Diante de tantos casos a serem decididos (de que os mencionados são pequena amostra), não é muito mais óbvio pensar que, qualquer que seja o sistema adotado, o problema não está nele, mas no tempo dedicado à escrita, começando pela escola, sem que a questão se restrinja a ela?
Finalmente, qual seria o problema de aceitar (ou fechar um pouco o olho) certos casos de grafia divergente, dando a eles apenas a importância que têm, ou seja, considerando que a compreensão de um texto é menos prejudicada por problemas de grafia do que por outros, bem mais complexos e, em geral, mais graves?
Escreveríamos com “z” palavras como “caza” (casa), além dos casos (cazos?) do tipo “zebra” (zebra). Provavelmente, ele incluiria escrever “ezemplo” (exemplo), eu penso. ...
A regra produziria uma simplificação incrível. Supondo que aceite extensões, que o caso mencionado seja só um exemplo, escreveríamos com “s” palavras como “saco” (saco), “naseu” (nasceu), “nasa” (nasça), “casado” (caçado / cassado), “sego” (cego), eseto (exceto), “felis” (feliz) – ninguém pronuncia “feliz”.
Mas “feliz” já oferece um problema. Na verdade, dois. Qual seria a vantagem de escrever “felis” com “s”, se o plural é “felizes”? Talvez o leitor admitisse levar em conta a morfologia, excluindo ainda a etimologia. Esse é o primeiro problema, que resolveria também casos como “papeu” (papel), que poderia continuar escrito com “l”, já que existem palavras como “papelaria / papelucho” etc., nas quais o “l” volta.
Mas como resolver o outro problema de “feliz”, já que muita gente pronuncia “filiz” (como pronuncia “mininu” / “leiti” etc.)? Haveria uma campanha para uniformizar as pronúncias? E quem fala “leitchi”, como escreveria “leite”? Deveria pronunciar “leite”?
Como o leitor não explicitou se a simplificação se aplicaria apenas aos “s” com som de “z” ou a todos os casos similares, fica-se na dúvida sobre a extensão da proposta (como se escreveria a sílaba final de “extensão”?). Se fosse mais audacioso, poderia propor que acabasse também a dupla grafia x / ch (escreveríamos sempre com x, digamos, “xoxo / xeque (ambos) coxa / xuxu / xapéu etc.). “Tóxico” se escreveria “tócsico” e “táxi”, “tácsi”? “Sexo” seria “secso” ou “séquisso”, conforme a pronúncia?
Da mesma forma, passaria a haver grafias alternativas como “Ricifi” em alguns lugares, “Recife” em outros e até “Récife/i” ainda em outros? E escreveríamos “festa”, com “é” (acentuado), já que na primeira sílaba ocorre uma vogal aberta, que teria que ser diferenciada do “e” de “feira”, fechado?
E como escrever “campo” e “dando” (e todas as sílabas similares à primeira dessas palavras)? Com uma vogal seguida de nasal ou com uma vogal com til? (“campo” ou “cãpo”?). Atualmente, escrevemos “mandaram” e “mandarão” (apesar de a pronúncia da sílaba final ser a mesma, havendo apenas diferença de tonicidade). A escrita simplificada seria a mesma para as duas formas? E se adotássemos “mandaram”, também escreveríamos “lam” (lã)?
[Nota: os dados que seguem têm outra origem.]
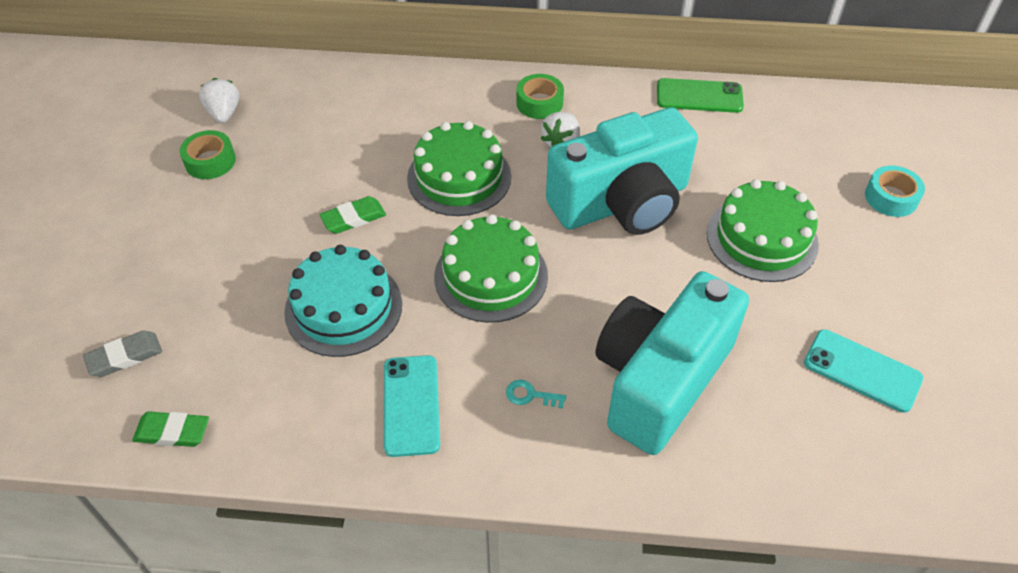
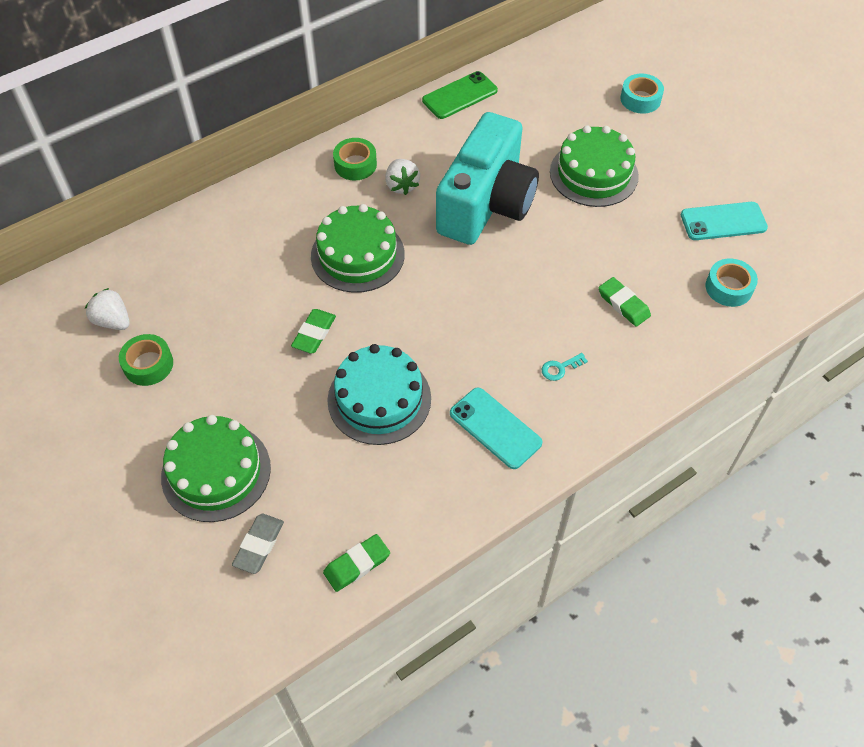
camera: 40 degrees left, 5 degrees up
(491, 276) = (454, 309): green cake -> green cake (216, 472)
(660, 379) = (623, 304): turquoise camera -> green eraser
(796, 441) = (728, 288): none -> turquoise tape

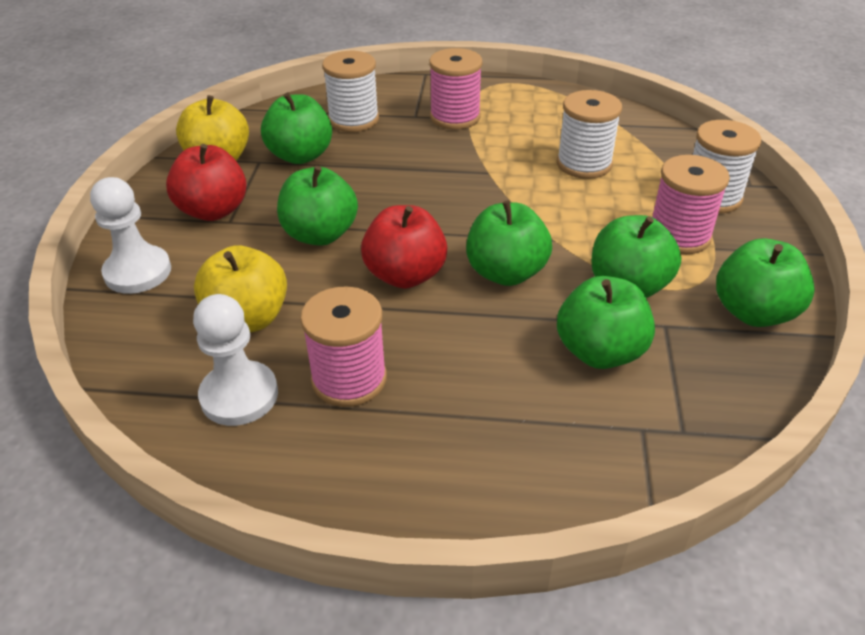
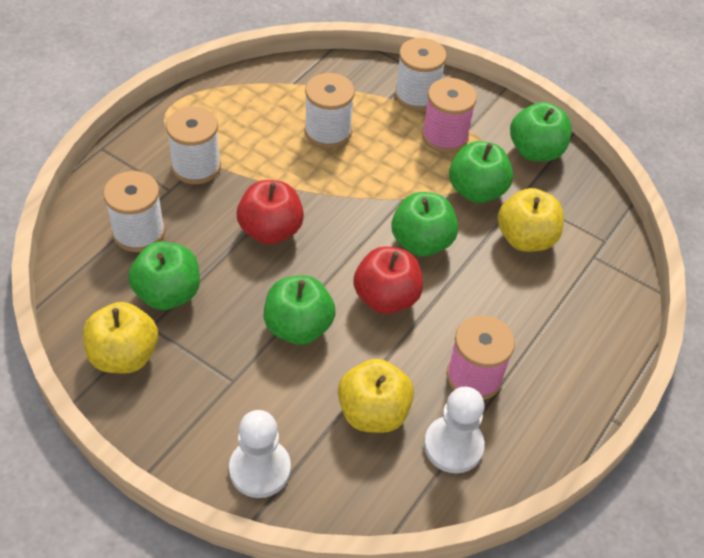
camera: 65 degrees left, 10 degrees up
(213, 211) = (207, 387): red apple -> red apple (270, 230)
(455, 117) = (196, 167): pink spool -> white spool
(600, 352) = (525, 238): green apple -> yellow apple

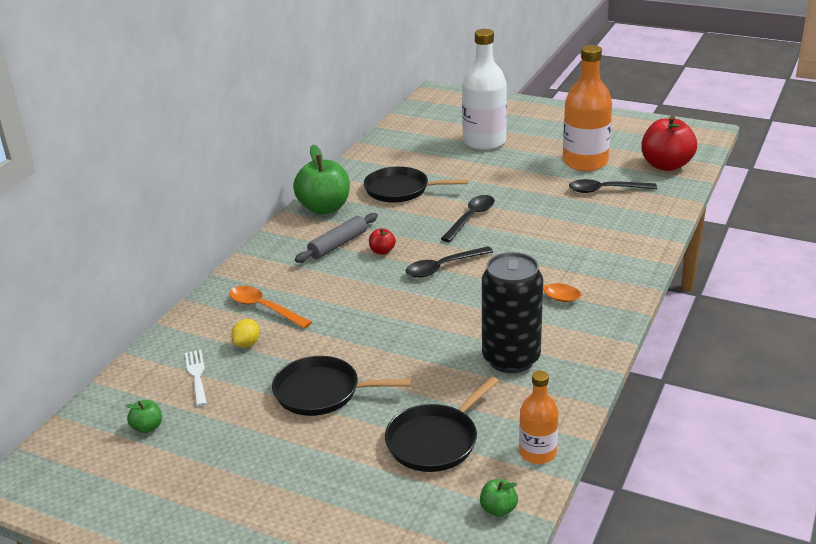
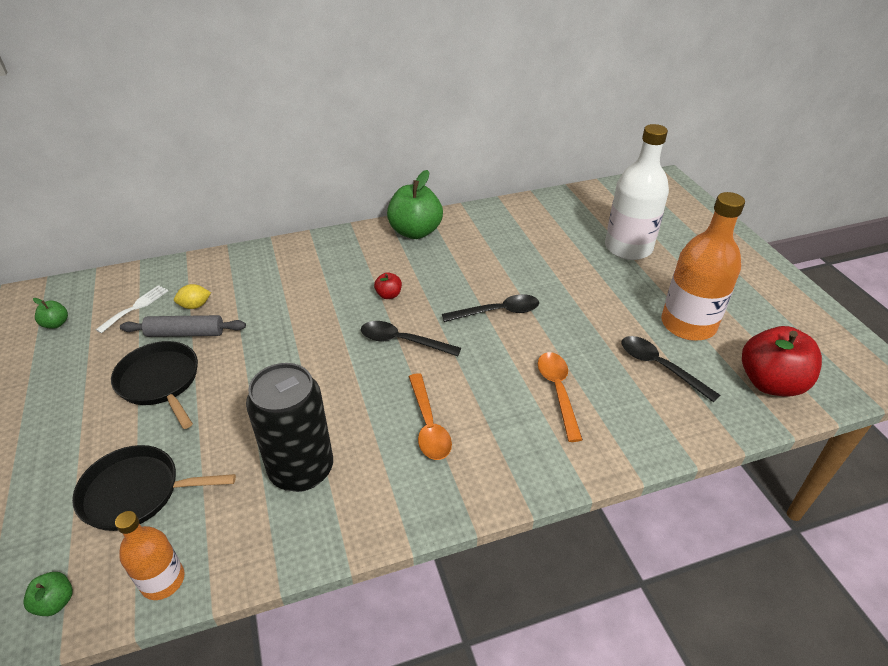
camera: 45 degrees right, 10 degrees up
(264, 308) = (248, 286): orange spoon -> orange spoon (558, 391)
(338, 244) = (372, 268): grey rolling pin -> grey rolling pin (186, 333)
(400, 190) = (490, 250): black pan -> none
Lembremos que se escreve “quem”, “alguém”, palavras cuja sílaba final é um ditongo, e não uma vogal seguida de consoante nasal…
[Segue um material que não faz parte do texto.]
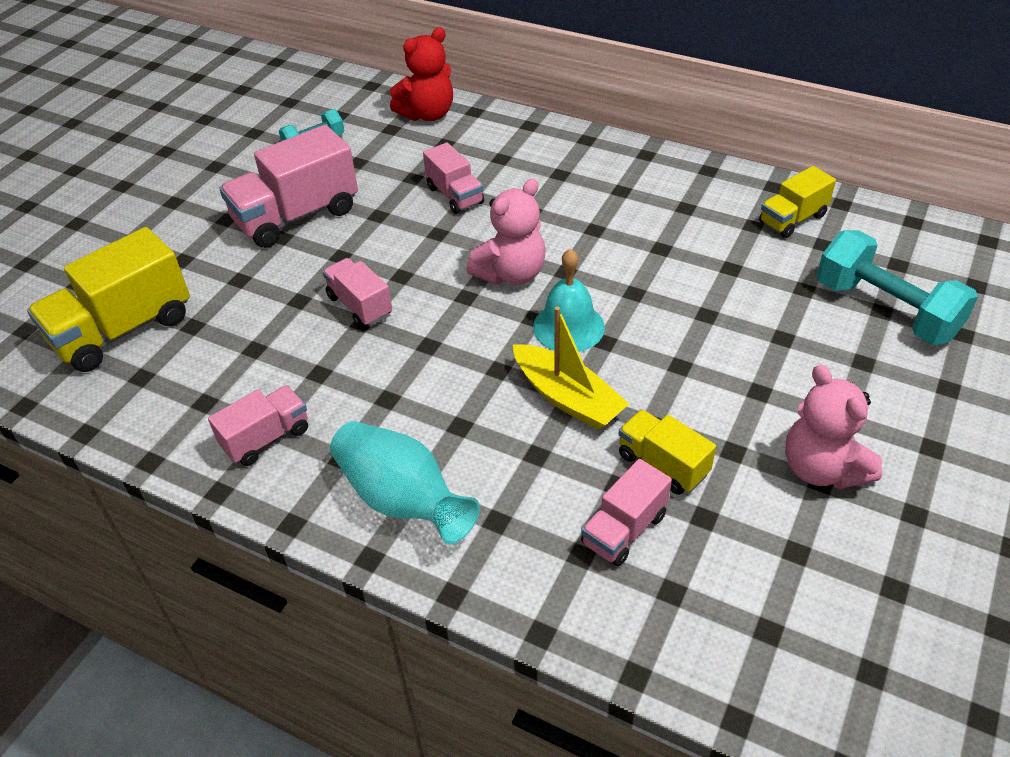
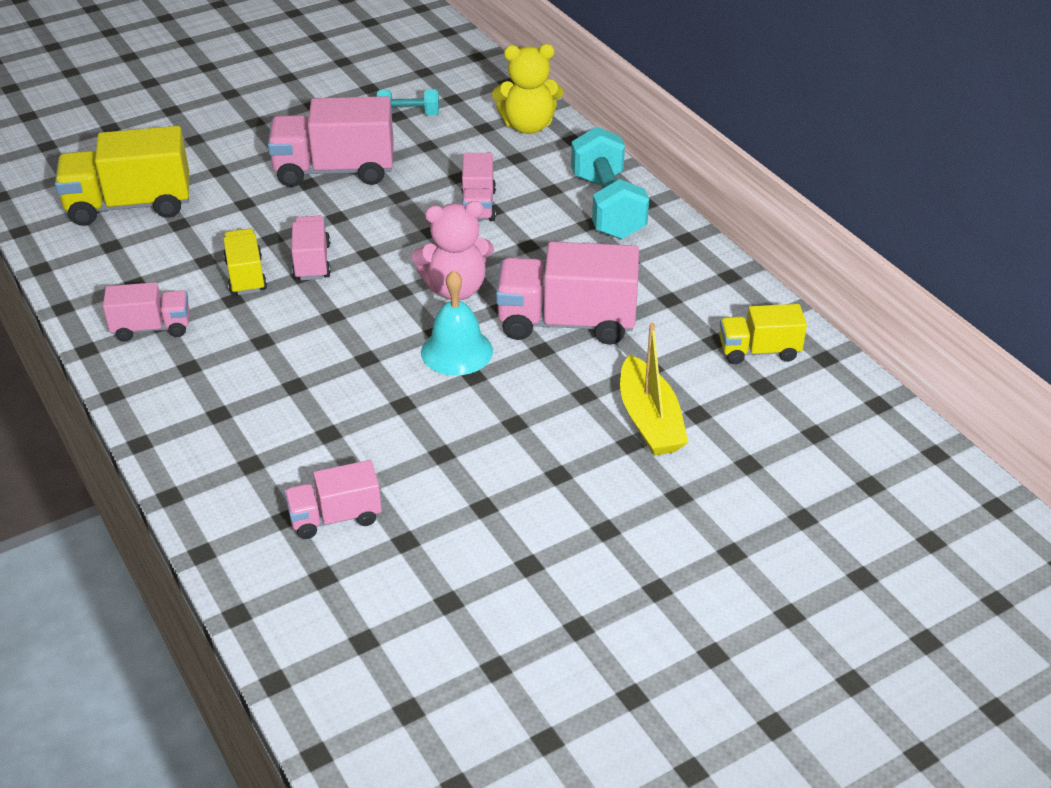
camera: 30 degrees right, 5 degrees down
(402, 499) = (200, 416): turquoise vase -> none
(427, 114) = (528, 126): red teddy bear -> yellow teddy bear
(567, 398) = (396, 404): yellow boat -> yellow boat (649, 420)
(629, 261) = (566, 322): none -> pink truck
(662, 464) = (416, 488): yellow truck -> yellow truck (246, 276)
(822, 468) = (541, 555): pink teddy bear -> none
(885, 310) = (752, 465): turquoise dumbbell -> turquoise dumbbell (607, 206)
Nordestinos como o ex-vice-presidente Marco Maciel (um sujeito culto à beça), que fala “puque u pudê”, escreveria assim mesmo essa sequência ou escreveria “porque o poder”?
Diante de tantos casos a serem decididos (de que os mencionados são pequena amostra), não é muito mais óbvio pensar que, qualquer que seja o sistema adotado, o problema não está nele, mas no tempo dedicado à escrita, começando pela escola, sem que a questão se restrinja a ela?
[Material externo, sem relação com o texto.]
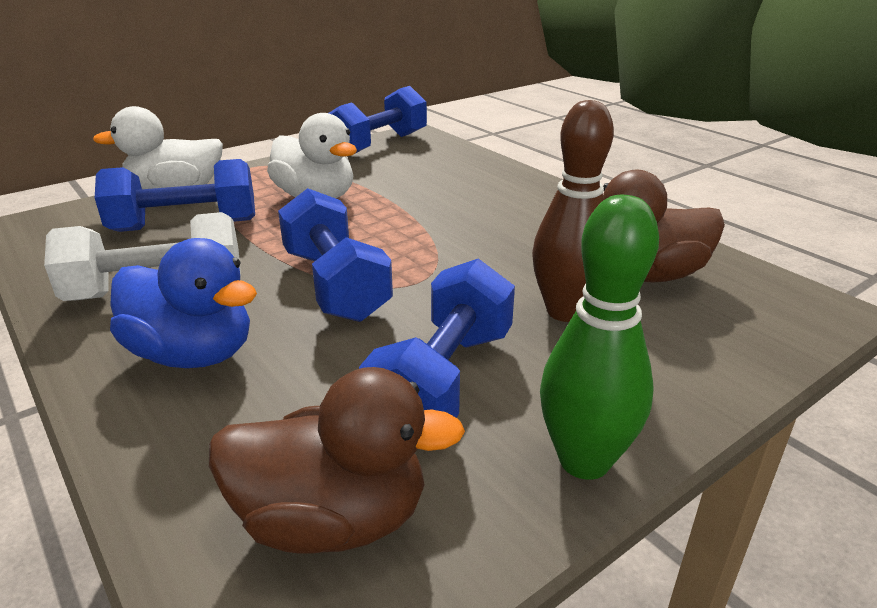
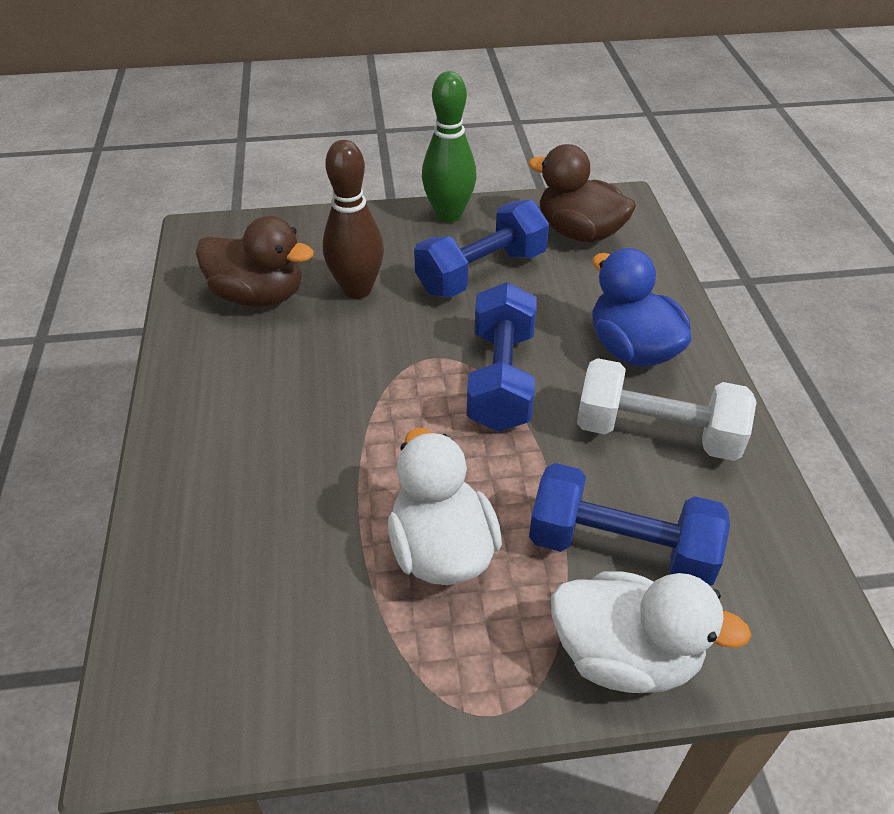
camera: 150 degrees left, 15 degrees up
(379, 145) = (238, 707): blue dumbbell -> none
Finalmente, qual seria o problema de aceitar (ou fechar um pouco o olho) certos casos de grafia divergente, dando a eles apenas a importância que têm, ou seja, considerando que a compreensão de um texto é menos prejudicada por problemas de grafia do que por outros, bem mais complexos e, em geral, mais graves?